### Exercise description
Give again, unaltered, the line with "vfov_deg: 29.9" and all lines that follow it in the listing below, minus any pictures.

### Exercise materials
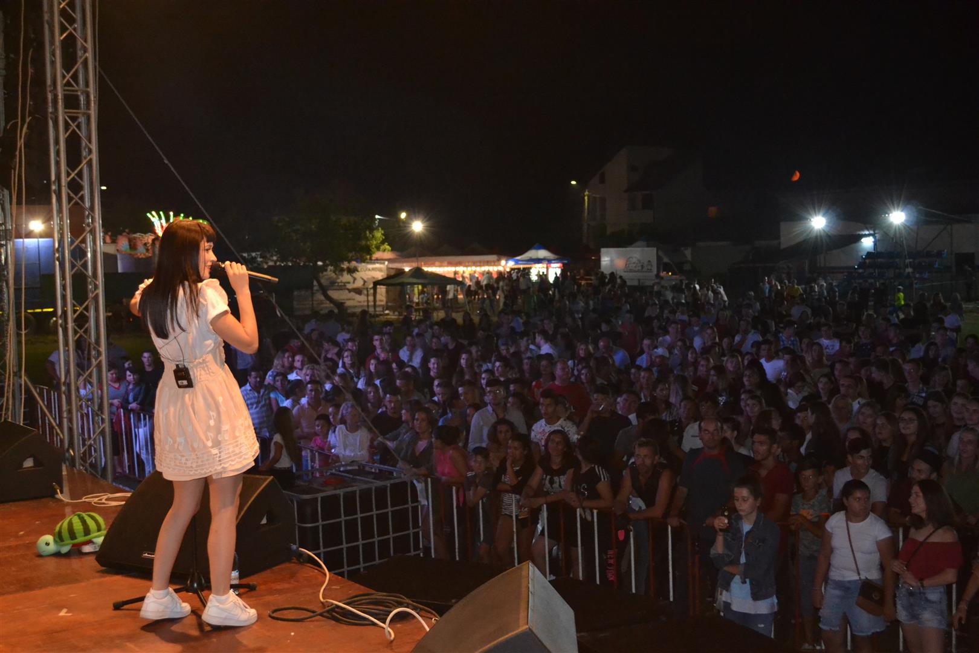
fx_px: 1224
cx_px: 490
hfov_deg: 43.6
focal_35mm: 45
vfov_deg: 29.9
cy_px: 326
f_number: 4.5
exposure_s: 1/60
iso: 3200
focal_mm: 30
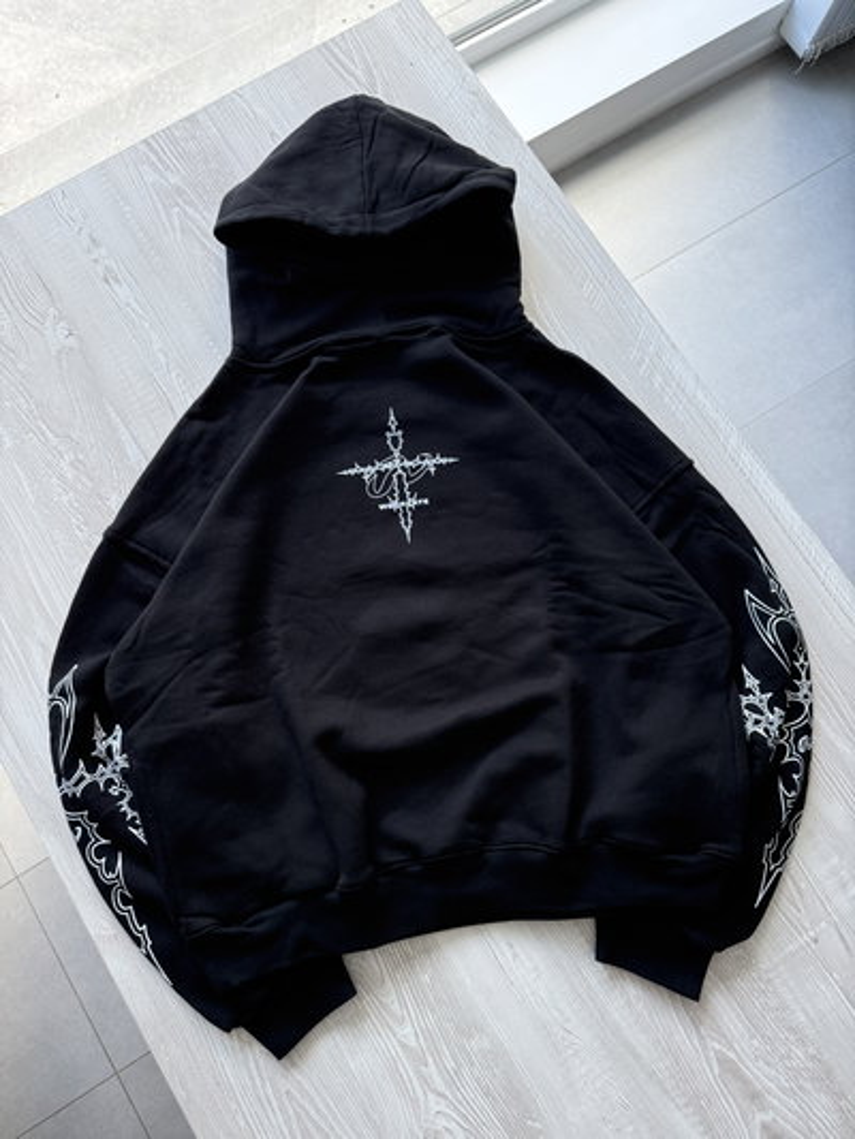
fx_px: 790
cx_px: 428
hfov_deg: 56.8
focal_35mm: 24
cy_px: 570
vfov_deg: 71.6
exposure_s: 1/130
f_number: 1.78
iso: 160
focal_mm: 6.76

### Answer to this exercise
vfov_deg: 29.9
cy_px: 326
f_number: 4.5
exposure_s: 1/60
iso: 3200
focal_mm: 30
fx_px: 790
cx_px: 428
hfov_deg: 56.8
focal_35mm: 24
cy_px: 570
vfov_deg: 71.6
exposure_s: 1/130
f_number: 1.78
iso: 160
focal_mm: 6.76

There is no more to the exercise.